Carlo Ludovico Ragghianti (18 March 1910 – 3 August 1987) was an Italian art critic, historian, philosopher of art and politician.
==Life==
Born in Lucca, Ragghianti studied in Pisa, where he was a pupil of Matteo Marangoni. His education was influenced by Benedetto Croce and by his theory of "pure visibility"; then he approached and deepened the theories of Konrad Fiedler, Alois Riegl, and Julius von Schlosser.

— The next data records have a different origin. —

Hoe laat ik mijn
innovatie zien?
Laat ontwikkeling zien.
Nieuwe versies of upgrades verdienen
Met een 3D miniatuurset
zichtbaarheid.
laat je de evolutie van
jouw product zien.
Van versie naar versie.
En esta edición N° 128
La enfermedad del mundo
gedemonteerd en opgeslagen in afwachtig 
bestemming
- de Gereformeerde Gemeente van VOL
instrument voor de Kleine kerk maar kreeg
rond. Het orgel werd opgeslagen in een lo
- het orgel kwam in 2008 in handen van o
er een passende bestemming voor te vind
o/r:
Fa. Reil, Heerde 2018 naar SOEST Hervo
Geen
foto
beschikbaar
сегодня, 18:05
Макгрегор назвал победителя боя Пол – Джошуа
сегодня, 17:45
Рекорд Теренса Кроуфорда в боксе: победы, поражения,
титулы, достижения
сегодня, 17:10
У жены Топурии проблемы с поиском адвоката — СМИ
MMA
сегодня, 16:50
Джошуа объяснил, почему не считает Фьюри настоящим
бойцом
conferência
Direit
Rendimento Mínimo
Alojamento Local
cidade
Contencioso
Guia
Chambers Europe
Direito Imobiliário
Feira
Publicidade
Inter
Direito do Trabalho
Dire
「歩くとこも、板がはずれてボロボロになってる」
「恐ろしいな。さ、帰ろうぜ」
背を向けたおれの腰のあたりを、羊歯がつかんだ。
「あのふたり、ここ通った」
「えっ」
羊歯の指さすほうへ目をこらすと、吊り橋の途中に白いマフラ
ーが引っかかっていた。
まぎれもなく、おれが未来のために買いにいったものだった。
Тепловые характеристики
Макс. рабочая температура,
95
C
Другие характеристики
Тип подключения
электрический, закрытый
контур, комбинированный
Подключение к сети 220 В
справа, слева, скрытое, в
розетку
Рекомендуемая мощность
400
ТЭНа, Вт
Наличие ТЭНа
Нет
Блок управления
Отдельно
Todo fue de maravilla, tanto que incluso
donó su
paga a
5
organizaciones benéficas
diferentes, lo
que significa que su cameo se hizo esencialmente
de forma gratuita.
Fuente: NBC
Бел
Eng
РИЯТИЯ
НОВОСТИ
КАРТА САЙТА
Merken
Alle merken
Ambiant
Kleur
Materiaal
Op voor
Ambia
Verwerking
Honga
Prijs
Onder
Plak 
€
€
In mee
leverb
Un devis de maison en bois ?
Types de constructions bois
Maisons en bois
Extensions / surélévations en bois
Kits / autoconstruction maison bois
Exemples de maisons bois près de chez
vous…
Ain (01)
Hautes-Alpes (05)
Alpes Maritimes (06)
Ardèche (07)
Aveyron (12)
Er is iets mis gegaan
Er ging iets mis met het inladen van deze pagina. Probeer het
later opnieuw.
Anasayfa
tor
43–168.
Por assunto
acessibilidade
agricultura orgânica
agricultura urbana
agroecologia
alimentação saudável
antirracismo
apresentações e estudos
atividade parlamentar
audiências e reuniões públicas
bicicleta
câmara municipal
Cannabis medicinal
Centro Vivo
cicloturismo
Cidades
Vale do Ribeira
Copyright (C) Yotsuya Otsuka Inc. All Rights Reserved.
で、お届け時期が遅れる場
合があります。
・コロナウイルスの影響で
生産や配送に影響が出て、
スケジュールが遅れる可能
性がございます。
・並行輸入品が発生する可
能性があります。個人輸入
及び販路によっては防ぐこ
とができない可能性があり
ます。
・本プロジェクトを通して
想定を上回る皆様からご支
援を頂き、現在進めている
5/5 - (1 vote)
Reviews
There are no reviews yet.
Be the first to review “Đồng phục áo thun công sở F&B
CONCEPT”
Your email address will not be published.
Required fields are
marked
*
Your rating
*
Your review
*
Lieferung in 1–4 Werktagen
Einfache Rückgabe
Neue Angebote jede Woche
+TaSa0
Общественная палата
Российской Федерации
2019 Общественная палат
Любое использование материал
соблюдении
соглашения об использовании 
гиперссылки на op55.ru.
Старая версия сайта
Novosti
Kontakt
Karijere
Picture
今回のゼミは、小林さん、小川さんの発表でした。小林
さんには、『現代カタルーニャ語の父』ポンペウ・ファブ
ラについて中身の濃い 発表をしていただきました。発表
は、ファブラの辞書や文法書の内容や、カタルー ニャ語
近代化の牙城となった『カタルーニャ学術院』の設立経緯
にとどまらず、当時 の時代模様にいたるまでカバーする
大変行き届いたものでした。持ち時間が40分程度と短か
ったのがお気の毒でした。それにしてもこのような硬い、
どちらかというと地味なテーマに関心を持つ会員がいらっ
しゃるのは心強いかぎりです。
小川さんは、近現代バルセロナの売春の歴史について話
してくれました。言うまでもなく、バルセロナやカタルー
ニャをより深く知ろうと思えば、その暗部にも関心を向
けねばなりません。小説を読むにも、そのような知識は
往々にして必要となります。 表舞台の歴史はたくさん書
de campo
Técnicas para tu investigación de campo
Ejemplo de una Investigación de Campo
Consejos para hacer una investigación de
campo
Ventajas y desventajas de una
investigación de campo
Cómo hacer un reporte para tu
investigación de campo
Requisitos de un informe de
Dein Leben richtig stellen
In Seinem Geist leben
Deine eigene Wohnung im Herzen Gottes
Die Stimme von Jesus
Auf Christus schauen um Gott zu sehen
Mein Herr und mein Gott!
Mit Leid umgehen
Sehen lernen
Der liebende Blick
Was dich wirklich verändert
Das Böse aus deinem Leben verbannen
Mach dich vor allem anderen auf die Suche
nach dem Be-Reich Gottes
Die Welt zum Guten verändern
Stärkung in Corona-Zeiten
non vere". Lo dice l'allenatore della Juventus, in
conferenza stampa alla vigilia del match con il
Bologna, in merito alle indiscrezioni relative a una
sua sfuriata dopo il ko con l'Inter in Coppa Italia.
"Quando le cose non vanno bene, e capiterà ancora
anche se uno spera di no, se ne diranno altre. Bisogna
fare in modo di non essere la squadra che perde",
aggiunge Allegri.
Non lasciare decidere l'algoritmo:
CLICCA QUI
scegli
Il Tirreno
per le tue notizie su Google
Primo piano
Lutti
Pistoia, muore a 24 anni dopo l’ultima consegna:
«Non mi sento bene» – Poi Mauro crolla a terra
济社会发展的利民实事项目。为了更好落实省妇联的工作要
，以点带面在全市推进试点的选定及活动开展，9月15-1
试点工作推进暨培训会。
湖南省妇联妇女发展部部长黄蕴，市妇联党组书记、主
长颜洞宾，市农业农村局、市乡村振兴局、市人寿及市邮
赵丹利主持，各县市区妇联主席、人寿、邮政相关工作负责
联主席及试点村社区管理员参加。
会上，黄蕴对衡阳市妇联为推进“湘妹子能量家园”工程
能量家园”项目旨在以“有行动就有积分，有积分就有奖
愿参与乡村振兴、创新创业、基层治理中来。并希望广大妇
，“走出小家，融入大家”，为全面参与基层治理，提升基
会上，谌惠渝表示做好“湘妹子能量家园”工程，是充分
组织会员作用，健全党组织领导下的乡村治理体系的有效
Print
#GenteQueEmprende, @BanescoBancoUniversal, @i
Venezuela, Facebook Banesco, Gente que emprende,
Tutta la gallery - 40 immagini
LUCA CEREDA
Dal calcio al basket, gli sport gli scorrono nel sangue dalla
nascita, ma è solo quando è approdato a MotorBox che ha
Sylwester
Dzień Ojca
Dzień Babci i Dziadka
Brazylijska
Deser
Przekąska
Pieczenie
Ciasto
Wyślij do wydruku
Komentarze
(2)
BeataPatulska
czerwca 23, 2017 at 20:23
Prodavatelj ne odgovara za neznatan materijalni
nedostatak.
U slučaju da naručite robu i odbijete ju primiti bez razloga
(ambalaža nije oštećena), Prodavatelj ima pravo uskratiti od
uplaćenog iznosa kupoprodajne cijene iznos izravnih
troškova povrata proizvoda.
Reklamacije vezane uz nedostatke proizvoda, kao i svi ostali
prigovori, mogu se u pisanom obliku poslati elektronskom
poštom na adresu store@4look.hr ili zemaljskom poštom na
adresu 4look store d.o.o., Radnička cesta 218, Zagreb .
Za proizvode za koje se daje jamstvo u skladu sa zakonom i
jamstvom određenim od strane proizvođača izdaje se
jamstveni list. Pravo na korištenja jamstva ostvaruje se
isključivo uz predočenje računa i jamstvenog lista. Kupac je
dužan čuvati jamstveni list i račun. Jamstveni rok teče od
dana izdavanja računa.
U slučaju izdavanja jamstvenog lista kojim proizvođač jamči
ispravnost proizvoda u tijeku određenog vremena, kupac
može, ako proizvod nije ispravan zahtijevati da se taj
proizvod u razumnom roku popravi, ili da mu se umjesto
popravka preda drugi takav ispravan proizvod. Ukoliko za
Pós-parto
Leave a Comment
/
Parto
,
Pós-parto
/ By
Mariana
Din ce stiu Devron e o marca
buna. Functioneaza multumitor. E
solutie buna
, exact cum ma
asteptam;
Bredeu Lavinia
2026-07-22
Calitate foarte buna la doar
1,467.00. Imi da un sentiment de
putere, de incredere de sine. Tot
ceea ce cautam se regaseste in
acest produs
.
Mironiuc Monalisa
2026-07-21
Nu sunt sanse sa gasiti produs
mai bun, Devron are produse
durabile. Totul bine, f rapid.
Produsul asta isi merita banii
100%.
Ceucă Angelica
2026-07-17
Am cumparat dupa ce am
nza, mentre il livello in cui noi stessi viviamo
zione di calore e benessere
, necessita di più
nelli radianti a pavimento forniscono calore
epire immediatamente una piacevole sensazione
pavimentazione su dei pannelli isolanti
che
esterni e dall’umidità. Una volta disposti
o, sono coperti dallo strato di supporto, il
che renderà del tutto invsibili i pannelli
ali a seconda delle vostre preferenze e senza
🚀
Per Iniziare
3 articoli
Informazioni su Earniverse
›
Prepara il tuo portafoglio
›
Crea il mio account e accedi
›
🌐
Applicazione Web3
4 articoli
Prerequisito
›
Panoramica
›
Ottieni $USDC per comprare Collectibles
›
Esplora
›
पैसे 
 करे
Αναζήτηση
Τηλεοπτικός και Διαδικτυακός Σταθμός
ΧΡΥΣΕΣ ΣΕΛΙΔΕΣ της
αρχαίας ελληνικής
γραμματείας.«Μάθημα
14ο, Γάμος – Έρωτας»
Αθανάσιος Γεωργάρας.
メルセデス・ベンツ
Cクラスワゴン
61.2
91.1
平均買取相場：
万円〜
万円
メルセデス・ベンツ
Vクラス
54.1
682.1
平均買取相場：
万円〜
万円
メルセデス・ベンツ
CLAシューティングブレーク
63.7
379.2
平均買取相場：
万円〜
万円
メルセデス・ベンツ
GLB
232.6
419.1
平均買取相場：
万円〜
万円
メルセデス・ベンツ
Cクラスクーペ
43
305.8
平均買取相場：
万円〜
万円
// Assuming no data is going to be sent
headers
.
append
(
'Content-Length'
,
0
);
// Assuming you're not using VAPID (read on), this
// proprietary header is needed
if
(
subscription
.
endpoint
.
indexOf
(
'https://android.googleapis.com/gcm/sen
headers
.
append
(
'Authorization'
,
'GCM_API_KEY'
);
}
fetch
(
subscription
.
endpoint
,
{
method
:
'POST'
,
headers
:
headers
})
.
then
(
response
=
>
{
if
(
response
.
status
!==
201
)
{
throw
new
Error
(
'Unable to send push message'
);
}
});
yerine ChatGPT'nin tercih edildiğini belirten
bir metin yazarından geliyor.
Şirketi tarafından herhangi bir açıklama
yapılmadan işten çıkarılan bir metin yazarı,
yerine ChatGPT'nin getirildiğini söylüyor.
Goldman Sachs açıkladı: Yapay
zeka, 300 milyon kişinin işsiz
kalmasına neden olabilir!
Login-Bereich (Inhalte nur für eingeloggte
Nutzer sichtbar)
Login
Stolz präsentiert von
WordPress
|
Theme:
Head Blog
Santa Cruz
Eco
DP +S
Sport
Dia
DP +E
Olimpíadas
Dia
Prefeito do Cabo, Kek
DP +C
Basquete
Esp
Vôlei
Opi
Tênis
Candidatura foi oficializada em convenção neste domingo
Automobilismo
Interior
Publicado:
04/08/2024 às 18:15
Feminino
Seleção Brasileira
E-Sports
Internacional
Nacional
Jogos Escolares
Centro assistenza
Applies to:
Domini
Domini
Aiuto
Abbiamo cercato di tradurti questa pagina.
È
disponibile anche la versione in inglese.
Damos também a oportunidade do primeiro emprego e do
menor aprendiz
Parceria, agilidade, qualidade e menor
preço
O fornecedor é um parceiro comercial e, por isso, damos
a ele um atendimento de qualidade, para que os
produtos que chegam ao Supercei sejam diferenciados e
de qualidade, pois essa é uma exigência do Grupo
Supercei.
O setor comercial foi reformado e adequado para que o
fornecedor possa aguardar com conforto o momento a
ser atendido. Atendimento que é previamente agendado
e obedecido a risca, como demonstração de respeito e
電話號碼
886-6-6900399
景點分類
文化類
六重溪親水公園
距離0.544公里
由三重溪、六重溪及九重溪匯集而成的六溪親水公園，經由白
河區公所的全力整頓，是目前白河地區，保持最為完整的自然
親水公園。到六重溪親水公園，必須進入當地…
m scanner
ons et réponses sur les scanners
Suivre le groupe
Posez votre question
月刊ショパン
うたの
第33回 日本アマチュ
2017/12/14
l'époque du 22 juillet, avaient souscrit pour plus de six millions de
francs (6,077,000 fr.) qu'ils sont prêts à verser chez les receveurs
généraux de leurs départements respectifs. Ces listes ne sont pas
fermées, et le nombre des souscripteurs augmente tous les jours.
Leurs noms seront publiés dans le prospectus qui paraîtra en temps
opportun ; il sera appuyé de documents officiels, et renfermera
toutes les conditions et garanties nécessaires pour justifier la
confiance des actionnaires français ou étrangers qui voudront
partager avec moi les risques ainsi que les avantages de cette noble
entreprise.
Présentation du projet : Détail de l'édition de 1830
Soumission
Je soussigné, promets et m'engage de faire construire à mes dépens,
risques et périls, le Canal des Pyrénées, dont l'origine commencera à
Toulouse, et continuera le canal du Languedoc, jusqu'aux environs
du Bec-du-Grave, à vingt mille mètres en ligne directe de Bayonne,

He started his career as a scholar in 1933 with essays on the Carracci and Giorgio Vasari; later he wrote on cinema and the entertainment industry as expressions of visual art, thus demonstrating his interest in all manifestations of the visual language. In 1935 he founded together with Ranuccio Bianchi Bandinelli the magazine Critica d'arte.

Ragghianti was among the founders of the Action Party and after 8 September 1943 he organized armed resistance in Tuscany. He was president of the Tuscan National Liberation Committee and headed the liberation of Florence on 8 August 1944. Ragghianti was undersecretary of the arts and entertainment in the Parri cabinet. From 1952 to 1965, along with his wife Licia Collobi, he directed the art magazine SeleArte. He was a member of the jury at the 16th Venice International Film Festival. He was a founding member of the Italian committee Comitato del Fondo Internazionale per Firenze after the 1966 Florence flood.